Nasci com esta língua agarrada à pele. Não sei se nela cresci ou se foi ela que me fez crescer. Bem vistas as coisas, no complexo novelo das preposições, todos os encontros são possíveis: nela cresci e cresci com ela, do mesmo modo que cresceu ela em mim; cresci por ela, também, e para ela, que tomei por rumo fazer dela uma espécie de modo de vida. Enfim, cresci com esta língua, ao mesmo tempo derme e epiderme de mim mesmo, ADN profundo da minha identidade.
Não fiz profissão de a pensar, ao contrário de tantos outros; mas nunca deixei de a pensar, o que não é necessariamente o mesmo. Talvez porque o destino me fez viver com ela em regime de comunhão de bens, porque me levou a escolher o estudo das suas raízes (as línguas clássicas) ou a ser por esse estudo escolhido (acho que nunca saberei bem ao certo se fui sujeito ou agente da passiva na escolha do meu rumo).
Enfim, aprendi, no compasso dos dias, a pensar com a língua e a pensar a língua. Antes da Linguística, que me entrou porta adentro nos bancos da Faculdade, e já depois dela. Nesses desvãos dos dias, tempos houve em que acreditei que o meu pensar a língua perdera razão de ser, por ser jurisdição alheia; convenceram-me de que esse pensar seria tarefa de linguistas, que manifestamente eu não era, por opção assumida ou, talvez, por opção desassumida. Passaram, entretanto, os anos; e, quando os anos passam, subimos encosta acima e começamos a olhar de mais longe o que, antes, só olhávamos bem de perto. O olhar de longe é, por via de regra, mais lúcido, mais agudo, menos sensível à “desfocagem da proximidade”. Quando olhamos de longe, ou do alto, vemos mais a floresta do que as árvores. Deve ter sido nessa altura que descobri que olhar a língua portuguesa – a língua que trago agarrada à pele desde que nasci – não é privilégio, muito menos exclusivo, de linguistas.
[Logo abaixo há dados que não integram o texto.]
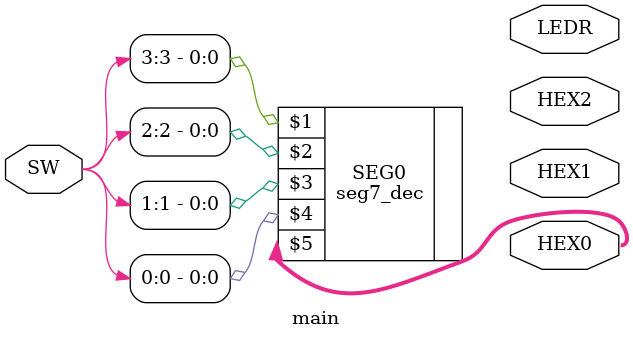
<source format=v>

`default_nettype none
module main(
	input 	[9:0] 	SW,
	output 	[9:0] 	LEDR,
	output	[7:0]		HEX0,
	output	[7:0]		HEX1,
	output	[7:0]		HEX2
);

	// Part I
	//******************

		
	seg7_dec SEG0(SW[3], SW[2], SW[1], SW[0], HEX0[7:0]);
	//******************
	
	
	// Part II
	//******************
	
	
	//wire w_z;
	//wire [3:0] w_m;
	//wire [3:0] w_a;
	
	//comparator (i_v3, i_v2, i_v1, i_v0, o_z)
	//comparator comp0 (SW[3], SW[2], SW[1], SW[0], w_z);
	
	//circuit_A (i_v2, i_v1, i_v0, o_a0, o_a1, o_a2)
	//circuit_A circA (SW[2], SW[1], SW[0], w_a[0], w_a[1], w_a[2]);
	
	// circuit_B (i_z, o_seg[7:0])
	//circuit_B circB(w_z, HEX1);
	
	// mux_2_1_1bit (i_a, i_b, i_sel, o_m)
	//mux_2_1_1bit mux3 (SW[3], 0, 			w_z, w_m[3]);
	//mux_2_1_1bit mux2 (SW[2], w_a[2], w_z, w_m[2]);
	//mux_2_1_1bit mux1 (SW[1], w_a[1], w_z, w_m[1]);
	//mux_2_1_1bit mux0 (SW[0], w_a[0], w_z, w_m[0]);

	// seg7_dec (i_m3, i_m2, i_m1, i_m0, o_seg[7:0])
	//seg7_dec seg0 (w_m[3], w_m[2], w_m[1], w_m[0], HEX0);

	
	// bin_to_dec b2d(SW[3], SW[2], SW[1], SW[0], HEX0, HEX1); // test part 2 as a module
	

	
	//******************
	
	// Part III
	//******************
	
	
	//FA fa0 (SW[0], SW[1], SW[2], LEDR[1], LEDR[0]);  // test FA first
	
	//adder_4bit ([3:0]i_a, [3:0]i_b, i_cin, o_cout, [3:0]o_s)
	//adder_4bit ad0 (SW[3:0], SW[7:4], SW[8], LEDR[4], LEDR[3:0]);
	
	
	//******************
	
	// Part IV
	//******************
	
	/*
	wire [3:0] w_s;
	wire w_cout;
	
	// adder_4bit ([3:0]i_a, [3:0]i_b, i_cin, o_cout, [3:0]o_s)
	adder_4bit add0 (SW[3:0], SW[7:4], SW[8], w_cout, w_s[3:0]);
	
	// bin_to_dec_v2 (i_v3, i_v2, i_v1, i_v0, i_cin, [7:0]o_seg0, [7:0]o_seg1)
	bin_to_dec_v2 bin2dec0 (w_s[3], w_s[2], w_s[1], w_s[0], w_cout, HEX0, HEX1);
	
	// checkBCD ([3:0]i_a, [3:0]i_b, o_error)
	checkBCD cb0 (SW[3:0], SW[7:4], LEDR[9]);
	
	// assign LEDs to switches as indicators
	assign LEDR[7:0] = SW[7:0];
	*/
	//******************
	
	// Part V
	//******************
	
	// TODO
	
	//******************
	
	// Part VI
	//******************
	
	// TODO
	
	//******************
	
	// Part VII (Mandatory for Graduate Students)
	//******************
	
	// TODO
	
	//******************

endmodule

</source>
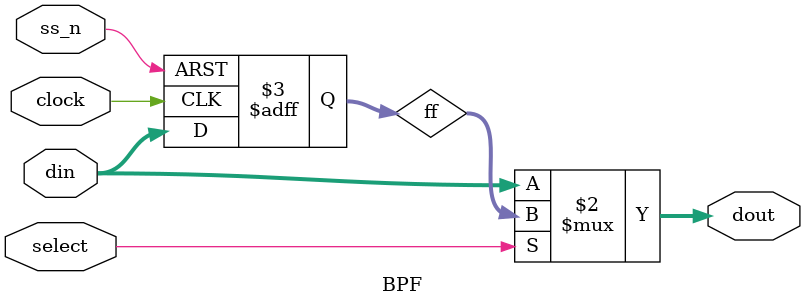
<source format=v>
module BPF #(parameter WIDTH = 8) (din, clock, ss_n,  dout, select);

input  [WIDTH-1:0] din;
input clock;
input ss_n;
input select;
output [WIDTH-1:0] dout;

reg    [WIDTH-1:0] ff;

always @ (posedge clock or posedge ss_n) //Accumulator
		begin
		if(ss_n) ff <= 0;
		else 	 ff <= din;
		end	
			
assign dout = select ? ff : din;
			
endmodule
</source>
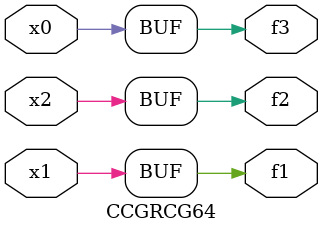
<source format=v>
module CCGRCG64(
	input x0, x1, x2,
	output f1, f2, f3
);
	assign f1 = x1;
	assign f2 = x2;
	assign f3 = x0;
endmodule

</source>
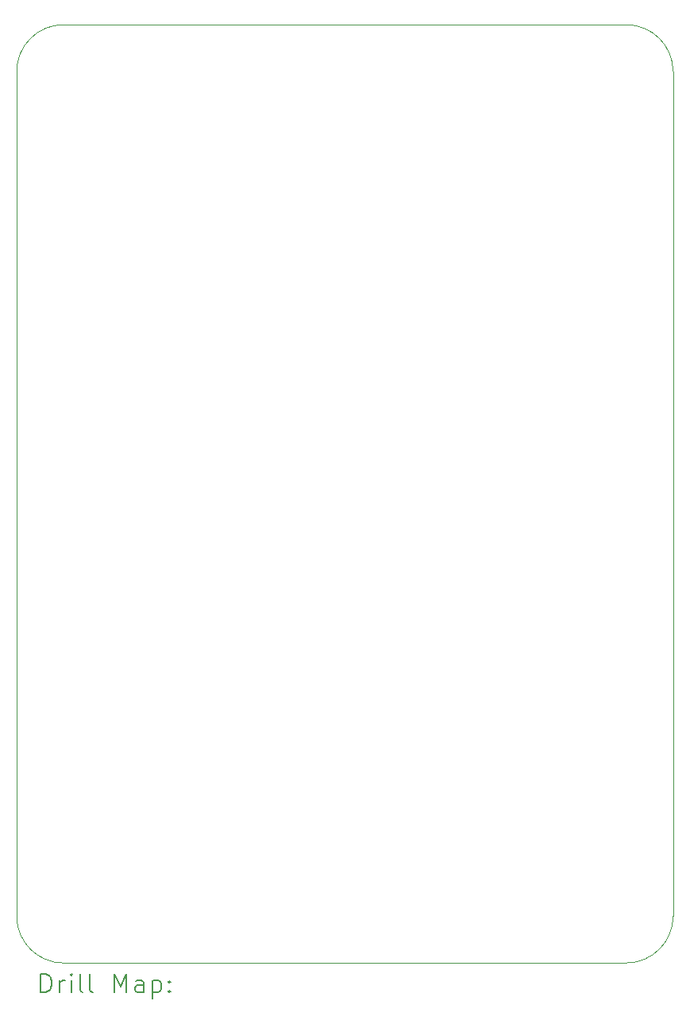
<source format=gbr>
%TF.GenerationSoftware,KiCad,Pcbnew,8.0.5*%
%TF.CreationDate,2025-02-27T20:45:03-08:00*%
%TF.ProjectId,ledaray,6c656461-7261-4792-9e6b-696361645f70,rev?*%
%TF.SameCoordinates,Original*%
%TF.FileFunction,Drillmap*%
%TF.FilePolarity,Positive*%
%FSLAX45Y45*%
G04 Gerber Fmt 4.5, Leading zero omitted, Abs format (unit mm)*
G04 Created by KiCad (PCBNEW 8.0.5) date 2025-02-27 20:45:03*
%MOMM*%
%LPD*%
G01*
G04 APERTURE LIST*
%ADD10C,0.050000*%
%ADD11C,0.200000*%
G04 APERTURE END LIST*
D10*
X7500000Y-14000000D02*
X13500000Y-14000000D01*
X14000000Y-13500000D02*
G75*
G02*
X13500000Y-14000000I-500000J0D01*
G01*
X7000000Y-4500000D02*
X7000000Y-13500000D01*
X7000000Y-4500000D02*
G75*
G02*
X7500000Y-4000000I500000J0D01*
G01*
X7500000Y-14000000D02*
G75*
G02*
X7000000Y-13500000I0J500000D01*
G01*
X13500000Y-4000000D02*
G75*
G02*
X14000000Y-4500000I0J-500000D01*
G01*
X7500000Y-4000000D02*
X13500000Y-4000000D01*
X14000000Y-4500000D02*
X14000000Y-13500000D01*
D11*
X7258277Y-14313984D02*
X7258277Y-14113984D01*
X7258277Y-14113984D02*
X7305896Y-14113984D01*
X7305896Y-14113984D02*
X7334467Y-14123508D01*
X7334467Y-14123508D02*
X7353515Y-14142555D01*
X7353515Y-14142555D02*
X7363039Y-14161603D01*
X7363039Y-14161603D02*
X7372562Y-14199698D01*
X7372562Y-14199698D02*
X7372562Y-14228269D01*
X7372562Y-14228269D02*
X7363039Y-14266365D01*
X7363039Y-14266365D02*
X7353515Y-14285412D01*
X7353515Y-14285412D02*
X7334467Y-14304460D01*
X7334467Y-14304460D02*
X7305896Y-14313984D01*
X7305896Y-14313984D02*
X7258277Y-14313984D01*
X7458277Y-14313984D02*
X7458277Y-14180650D01*
X7458277Y-14218746D02*
X7467801Y-14199698D01*
X7467801Y-14199698D02*
X7477324Y-14190174D01*
X7477324Y-14190174D02*
X7496372Y-14180650D01*
X7496372Y-14180650D02*
X7515420Y-14180650D01*
X7582086Y-14313984D02*
X7582086Y-14180650D01*
X7582086Y-14113984D02*
X7572562Y-14123508D01*
X7572562Y-14123508D02*
X7582086Y-14133031D01*
X7582086Y-14133031D02*
X7591610Y-14123508D01*
X7591610Y-14123508D02*
X7582086Y-14113984D01*
X7582086Y-14113984D02*
X7582086Y-14133031D01*
X7705896Y-14313984D02*
X7686848Y-14304460D01*
X7686848Y-14304460D02*
X7677324Y-14285412D01*
X7677324Y-14285412D02*
X7677324Y-14113984D01*
X7810658Y-14313984D02*
X7791610Y-14304460D01*
X7791610Y-14304460D02*
X7782086Y-14285412D01*
X7782086Y-14285412D02*
X7782086Y-14113984D01*
X8039229Y-14313984D02*
X8039229Y-14113984D01*
X8039229Y-14113984D02*
X8105896Y-14256841D01*
X8105896Y-14256841D02*
X8172562Y-14113984D01*
X8172562Y-14113984D02*
X8172562Y-14313984D01*
X8353515Y-14313984D02*
X8353515Y-14209222D01*
X8353515Y-14209222D02*
X8343991Y-14190174D01*
X8343991Y-14190174D02*
X8324943Y-14180650D01*
X8324943Y-14180650D02*
X8286848Y-14180650D01*
X8286848Y-14180650D02*
X8267801Y-14190174D01*
X8353515Y-14304460D02*
X8334467Y-14313984D01*
X8334467Y-14313984D02*
X8286848Y-14313984D01*
X8286848Y-14313984D02*
X8267801Y-14304460D01*
X8267801Y-14304460D02*
X8258277Y-14285412D01*
X8258277Y-14285412D02*
X8258277Y-14266365D01*
X8258277Y-14266365D02*
X8267801Y-14247317D01*
X8267801Y-14247317D02*
X8286848Y-14237793D01*
X8286848Y-14237793D02*
X8334467Y-14237793D01*
X8334467Y-14237793D02*
X8353515Y-14228269D01*
X8448753Y-14180650D02*
X8448753Y-14380650D01*
X8448753Y-14190174D02*
X8467801Y-14180650D01*
X8467801Y-14180650D02*
X8505896Y-14180650D01*
X8505896Y-14180650D02*
X8524944Y-14190174D01*
X8524944Y-14190174D02*
X8534467Y-14199698D01*
X8534467Y-14199698D02*
X8543991Y-14218746D01*
X8543991Y-14218746D02*
X8543991Y-14275888D01*
X8543991Y-14275888D02*
X8534467Y-14294936D01*
X8534467Y-14294936D02*
X8524944Y-14304460D01*
X8524944Y-14304460D02*
X8505896Y-14313984D01*
X8505896Y-14313984D02*
X8467801Y-14313984D01*
X8467801Y-14313984D02*
X8448753Y-14304460D01*
X8629705Y-14294936D02*
X8639229Y-14304460D01*
X8639229Y-14304460D02*
X8629705Y-14313984D01*
X8629705Y-14313984D02*
X8620182Y-14304460D01*
X8620182Y-14304460D02*
X8629705Y-14294936D01*
X8629705Y-14294936D02*
X8629705Y-14313984D01*
X8629705Y-14190174D02*
X8639229Y-14199698D01*
X8639229Y-14199698D02*
X8629705Y-14209222D01*
X8629705Y-14209222D02*
X8620182Y-14199698D01*
X8620182Y-14199698D02*
X8629705Y-14190174D01*
X8629705Y-14190174D02*
X8629705Y-14209222D01*
M02*

</source>
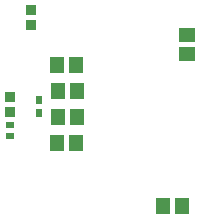
<source format=gbp>
G04*
G04 #@! TF.GenerationSoftware,Altium Limited,Altium Designer,21.8.1 (53)*
G04*
G04 Layer_Color=128*
%FSLAX25Y25*%
%MOIN*%
G70*
G04*
G04 #@! TF.SameCoordinates,602FFC17-E96E-42ED-876F-BF2310913D4F*
G04*
G04*
G04 #@! TF.FilePolarity,Positive*
G04*
G01*
G75*
%ADD16R,0.02520X0.02362*%
%ADD32R,0.03740X0.03347*%
%ADD33R,0.02362X0.02953*%
%ADD34R,0.05118X0.05512*%
%ADD35R,0.04724X0.05512*%
%ADD36R,0.05512X0.05118*%
D16*
X357500Y338035D02*
D03*
Y341500D02*
D03*
D32*
X364500Y380118D02*
D03*
Y375000D02*
D03*
X357500Y346000D02*
D03*
Y351118D02*
D03*
D33*
X367000Y350028D02*
D03*
Y345500D02*
D03*
D34*
X373000Y335500D02*
D03*
X379299D02*
D03*
Y361500D02*
D03*
X373000D02*
D03*
X414799Y314500D02*
D03*
X408500D02*
D03*
D35*
X379650Y352831D02*
D03*
X373350D02*
D03*
X379650Y344169D02*
D03*
X373350D02*
D03*
D36*
X416300Y365350D02*
D03*
Y371650D02*
D03*
M02*

</source>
Convicção esta que mais se consolidou quando, andarilho da língua portuguesa e de suas geografias, comecei a deambular pelo mundo que fala português. E mais ainda quando os acasos da Fortuna me levaram até à China, mais concretamente até Macau, onde a identidade da língua portuguesa tem a estranha complexidade de ser a língua oficial de um território onde pouco ela se fala.
Qualquer português em deambulações pelo mundo que fala a sua língua (o meu caso não tem nada de original e é comum a tantos outros) apercebe-se, mesmo que não saiba traduzi-lo em palavras, que a língua portuguesa é, nesse mesmo mundo, raiz e destino, porque de ambos se faz o cimento agregador que lhe veio dando unidade e, se a tem, coesão.
Pensar a língua, portanto, fez parte desse deambular. Pensá-la no seu funcionamento, no diálogo que mantém na fábrica das línguas que é a Babel dos tempos modernos, se lícita é a apropriação reajustada da fábrica do mundo camoniana; pensá-la no seu crescimento, porque as línguas são como as árvores; pensá-la no seu rumo ou no que parece ser o seu rumo e seu destino.
Pensar a língua, enfim, a partir de pontos de observação múltiplos e diversos, no tempo e no espaço, o mesmo é dizer, vários na sua inserção no meu percurso pessoal de crescimento com a língua e vários no território ou territórios onde esse crescimento/rumo veio acontecendo.